Text under study |
* * * * *
Submission Details

Submitter:

Classification:
Definitive
GENCC:100001
Gene:
Disease:
T-cell immunodeficiency, congenital alopecia, and nail dystrophy
Mode Of Inheritance:
Semidominant
Evaluated Date:
11/05/2021
Evidence/Notes:

FOXN1 has been noted to be associated with the following disease entities: autosomal recessive T-cell immunodeficiency, congenital alopecia, and nail dystrophy (OMIM: 601705) and autosomal dominant T-cell lymphopenia, infantile, with or without nail dystrophy (OMIM: 618806). We found no definitive difference in the molecular mechanisms of these two, and there is significant overlap in their phenotypes suggestive of a disease spectrum. Therefore, per criteria outlined by the ClinGen Lumping and Splitting Working Group, these have been lumped into one disease entity, semidominant T-cell immunodeficiency, congenital alopecia, and nail dystrophy.
* * * * *
Exercise tasks |
1. Repeat the FOXN1 submission details word for word, from "FOXN1 has been" up to and including "and nail dystrophy.".
2. According to the FOXN1 submission details, which working group's criteria were used to combine the two disease entities into one?

Data |
* * * * *
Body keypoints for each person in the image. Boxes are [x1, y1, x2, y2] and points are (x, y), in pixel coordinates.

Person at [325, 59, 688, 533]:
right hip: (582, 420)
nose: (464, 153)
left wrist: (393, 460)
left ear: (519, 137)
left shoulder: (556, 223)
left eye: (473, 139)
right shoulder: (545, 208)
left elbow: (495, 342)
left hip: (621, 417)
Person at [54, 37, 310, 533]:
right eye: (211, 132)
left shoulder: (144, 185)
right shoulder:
* * * * *
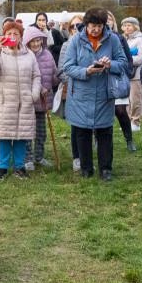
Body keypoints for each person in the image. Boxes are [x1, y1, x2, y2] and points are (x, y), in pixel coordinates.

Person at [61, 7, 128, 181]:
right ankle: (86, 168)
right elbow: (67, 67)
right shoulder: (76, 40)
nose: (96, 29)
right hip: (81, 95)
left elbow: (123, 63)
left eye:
* * * * *
Task answers |
1.
FOXN1 has been noted to be associated with the following disease entities: autosomal recessive T-cell immunodeficiency, congenital alopecia, and nail dystrophy (OMIM: 601705) and autosomal dominant T-cell lymphopenia, infantile, with or without nail dystrophy (OMIM: 618806). We found no definitive difference in the molecular mechanisms of these two, and there is significant overlap in their phenotypes suggestive of a disease spectrum. Therefore, per criteria outlined by the ClinGen Lumping and Splitting Working Group, these have been lumped into one disease entity, semidominant T-cell immunodeficiency, congenital alopecia, and nail dystrophy.

2. The ClinGen Lumping and Splitting Working Group